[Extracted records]
════════

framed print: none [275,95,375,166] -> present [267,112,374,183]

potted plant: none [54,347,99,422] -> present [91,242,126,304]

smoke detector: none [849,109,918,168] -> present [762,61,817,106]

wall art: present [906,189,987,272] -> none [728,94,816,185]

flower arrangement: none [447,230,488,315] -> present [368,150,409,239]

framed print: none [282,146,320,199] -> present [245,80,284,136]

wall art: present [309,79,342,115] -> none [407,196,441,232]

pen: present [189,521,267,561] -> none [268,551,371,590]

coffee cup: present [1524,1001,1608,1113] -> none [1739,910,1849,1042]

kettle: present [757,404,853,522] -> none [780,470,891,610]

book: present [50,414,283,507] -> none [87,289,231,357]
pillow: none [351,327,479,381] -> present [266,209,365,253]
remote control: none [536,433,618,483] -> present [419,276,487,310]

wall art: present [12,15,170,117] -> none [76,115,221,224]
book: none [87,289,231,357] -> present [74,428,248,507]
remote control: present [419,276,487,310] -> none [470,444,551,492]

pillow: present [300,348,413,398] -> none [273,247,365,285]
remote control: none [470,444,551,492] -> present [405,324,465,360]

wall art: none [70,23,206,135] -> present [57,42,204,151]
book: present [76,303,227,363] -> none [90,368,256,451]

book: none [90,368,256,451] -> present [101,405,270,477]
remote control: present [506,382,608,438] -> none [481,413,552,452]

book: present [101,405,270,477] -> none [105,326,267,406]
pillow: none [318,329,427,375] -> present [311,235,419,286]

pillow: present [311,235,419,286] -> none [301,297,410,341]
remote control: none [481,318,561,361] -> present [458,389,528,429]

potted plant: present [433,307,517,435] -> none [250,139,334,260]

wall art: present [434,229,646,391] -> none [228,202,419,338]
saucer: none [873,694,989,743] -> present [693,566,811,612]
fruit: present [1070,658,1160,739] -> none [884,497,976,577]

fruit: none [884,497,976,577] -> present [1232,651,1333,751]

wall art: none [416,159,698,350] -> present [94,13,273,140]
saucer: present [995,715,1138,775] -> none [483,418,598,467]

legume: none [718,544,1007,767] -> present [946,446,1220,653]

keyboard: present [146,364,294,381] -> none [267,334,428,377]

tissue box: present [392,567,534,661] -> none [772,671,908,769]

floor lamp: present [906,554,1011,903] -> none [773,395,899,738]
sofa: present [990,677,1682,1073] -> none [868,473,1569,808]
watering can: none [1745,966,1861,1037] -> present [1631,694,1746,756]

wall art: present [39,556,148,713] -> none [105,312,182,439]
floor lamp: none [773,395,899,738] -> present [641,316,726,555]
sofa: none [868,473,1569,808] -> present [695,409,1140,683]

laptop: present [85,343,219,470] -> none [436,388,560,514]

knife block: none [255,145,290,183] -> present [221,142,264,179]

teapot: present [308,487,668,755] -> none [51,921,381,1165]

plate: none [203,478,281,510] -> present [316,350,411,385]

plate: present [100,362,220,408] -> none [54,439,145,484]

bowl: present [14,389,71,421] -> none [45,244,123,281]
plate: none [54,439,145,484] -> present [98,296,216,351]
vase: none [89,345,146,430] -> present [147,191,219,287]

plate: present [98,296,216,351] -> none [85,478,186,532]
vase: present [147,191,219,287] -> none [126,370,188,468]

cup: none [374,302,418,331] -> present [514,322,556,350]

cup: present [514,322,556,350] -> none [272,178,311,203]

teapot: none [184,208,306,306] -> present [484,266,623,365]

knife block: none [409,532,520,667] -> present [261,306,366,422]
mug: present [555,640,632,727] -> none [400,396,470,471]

════════

REQUIRED ACTION → Return each line of the data exactly as it was given.

FINISHED TASK →
framed print: none [275,95,375,166] -> present [267,112,374,183]

potted plant: none [54,347,99,422] -> present [91,242,126,304]

smoke detector: none [849,109,918,168] -> present [762,61,817,106]

wall art: present [906,189,987,272] -> none [728,94,816,185]

flower arrangement: none [447,230,488,315] -> present [368,150,409,239]

framed print: none [282,146,320,199] -> present [245,80,284,136]

wall art: present [309,79,342,115] -> none [407,196,441,232]

pen: present [189,521,267,561] -> none [268,551,371,590]

coffee cup: present [1524,1001,1608,1113] -> none [1739,910,1849,1042]

kettle: present [757,404,853,522] -> none [780,470,891,610]

book: present [50,414,283,507] -> none [87,289,231,357]
pillow: none [351,327,479,381] -> present [266,209,365,253]
remote control: none [536,433,618,483] -> present [419,276,487,310]

wall art: present [12,15,170,117] -> none [76,115,221,224]
book: none [87,289,231,357] -> present [74,428,248,507]
remote control: present [419,276,487,310] -> none [470,444,551,492]

pillow: present [300,348,413,398] -> none [273,247,365,285]
remote control: none [470,444,551,492] -> present [405,324,465,360]

wall art: none [70,23,206,135] -> present [57,42,204,151]
book: present [76,303,227,363] -> none [90,368,256,451]

book: none [90,368,256,451] -> present [101,405,270,477]
remote control: present [506,382,608,438] -> none [481,413,552,452]

book: present [101,405,270,477] -> none [105,326,267,406]
pillow: none [318,329,427,375] -> present [311,235,419,286]

pillow: present [311,235,419,286] -> none [301,297,410,341]
remote control: none [481,318,561,361] -> present [458,389,528,429]

potted plant: present [433,307,517,435] -> none [250,139,334,260]

wall art: present [434,229,646,391] -> none [228,202,419,338]
saucer: none [873,694,989,743] -> present [693,566,811,612]
fruit: present [1070,658,1160,739] -> none [884,497,976,577]

fruit: none [884,497,976,577] -> present [1232,651,1333,751]

wall art: none [416,159,698,350] -> present [94,13,273,140]
saucer: present [995,715,1138,775] -> none [483,418,598,467]

legume: none [718,544,1007,767] -> present [946,446,1220,653]

keyboard: present [146,364,294,381] -> none [267,334,428,377]

tissue box: present [392,567,534,661] -> none [772,671,908,769]

floor lamp: present [906,554,1011,903] -> none [773,395,899,738]
sofa: present [990,677,1682,1073] -> none [868,473,1569,808]
watering can: none [1745,966,1861,1037] -> present [1631,694,1746,756]

wall art: present [39,556,148,713] -> none [105,312,182,439]
floor lamp: none [773,395,899,738] -> present [641,316,726,555]
sofa: none [868,473,1569,808] -> present [695,409,1140,683]

laptop: present [85,343,219,470] -> none [436,388,560,514]

knife block: none [255,145,290,183] -> present [221,142,264,179]

teapot: present [308,487,668,755] -> none [51,921,381,1165]

plate: none [203,478,281,510] -> present [316,350,411,385]

plate: present [100,362,220,408] -> none [54,439,145,484]

bowl: present [14,389,71,421] -> none [45,244,123,281]
plate: none [54,439,145,484] -> present [98,296,216,351]
vase: none [89,345,146,430] -> present [147,191,219,287]

plate: present [98,296,216,351] -> none [85,478,186,532]
vase: present [147,191,219,287] -> none [126,370,188,468]

cup: none [374,302,418,331] -> present [514,322,556,350]

cup: present [514,322,556,350] -> none [272,178,311,203]

teapot: none [184,208,306,306] -> present [484,266,623,365]

knife block: none [409,532,520,667] -> present [261,306,366,422]
mug: present [555,640,632,727] -> none [400,396,470,471]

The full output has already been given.